Although there were reports on numerous promising tumor markers in experimental settings, further studies for the clinical application of tumor markers for pancreatic cancer were often disappointing. There are several reasons for this. Firstly, in pilot studies, the patient cohort tends to have advanced disease, with the control group drawn from the young and healthy. Subsequent studies are often conducted on clinically more appropriate patient and control group. Secondly, the disease prevalence in the studies is commonly 50%. Hence, the positive predictive value is high [71].

Most tumor markers show a low sensitivity and specificity in the early stage of pancreatic carcinoma and are not appropriate for detecting early cancer [77]. Until today, there is no tumor marker apart from CA19-9, which experienced broad clinical application. Even CA19-9 shows an unsatisfactory sensitivity and specificity.

Also, the concept of combining existent tumor makers to a panel of biomarkers was not trend-setting. Although this concept was supported by several studies, no such panel could be identified [78].

Because curative resection is only possible in an early stage of PDAC, the search and the establishment of new tumor markers is elementary. A prerequisite for the identification of tumor markers is the assumption that tumor-specific markers are specifically upregulated in PDAC or the tumor microenvironment [79] and may be found in the patients’ circulation. New high-throughput technologies like gene expression analysis [80,81] or protein profiling [82,83] greatly promoted this field of research. Recently, different groups tried to assemble and assess the great quantities of new potential tumor markers [84].

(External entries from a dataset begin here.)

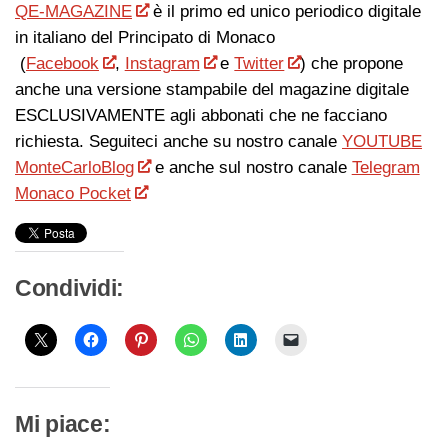
QE-MAGAZINE
è il primo ed unico periodico digitale
in italiano del Principato di Monaco
(
Facebook
,
Instagram
e
Twitter
) che propone
anche una versione stampabile del magazine digitale
ESCLUSIVAMENTE agli abbonati che ne facciano
richiesta. Seguiteci anche su nostro canale
YOUTUBE
MonteCarloBlog
e anche sul nostro canale
Telegram
Monaco Pocket
Condividi:
Mi piace:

However, even if tumor-specific overexpressed candidates are identified, those might not be elevated in the patients’ circulation. Our own studies showed that even strongly upregulated, secreted proteins might not be detectable in the circulation [85]. This circumstance might be due to the specific pathophysiology and micro-architecture of the tumor. PDAC is not only poorly perfused and poorly vascularized, but also embedded in a prominent stromal matrix, which might detain candidate markers to trespass into the circulation [86]. An interesting new strategy to circumvent this problem is the evaluation of autoantibodies against aberrant or overexpressed autoantigens induced during the development of PDAC for the use as a tumor biomarker [87].

Hopefully, further studies will come up with a sensitive and specific marker. This would be a great benefit for patients by reducing time of diagnosis, by better estimating prognosis and earlier detection of recurrence.

4. Conclusions

Tumor markers seemed to be ideal for early diagnosis of cancer. However, the lack of sensitivity and specificity has been a major problem in the use of most serum tumor markers for diagnosis of pancreatic cancer. In the vast majority of research studies over the past two decades, CA19-9 alone has been applied as the ‘gold standard’ for monitoring and diagnosis of patients with pancreatic cancer. The recent advances of knowledge in the molecular biology of pancreatic cancer will hopefully result in serum markers with a diagnostic accuracy higher than CA19-9.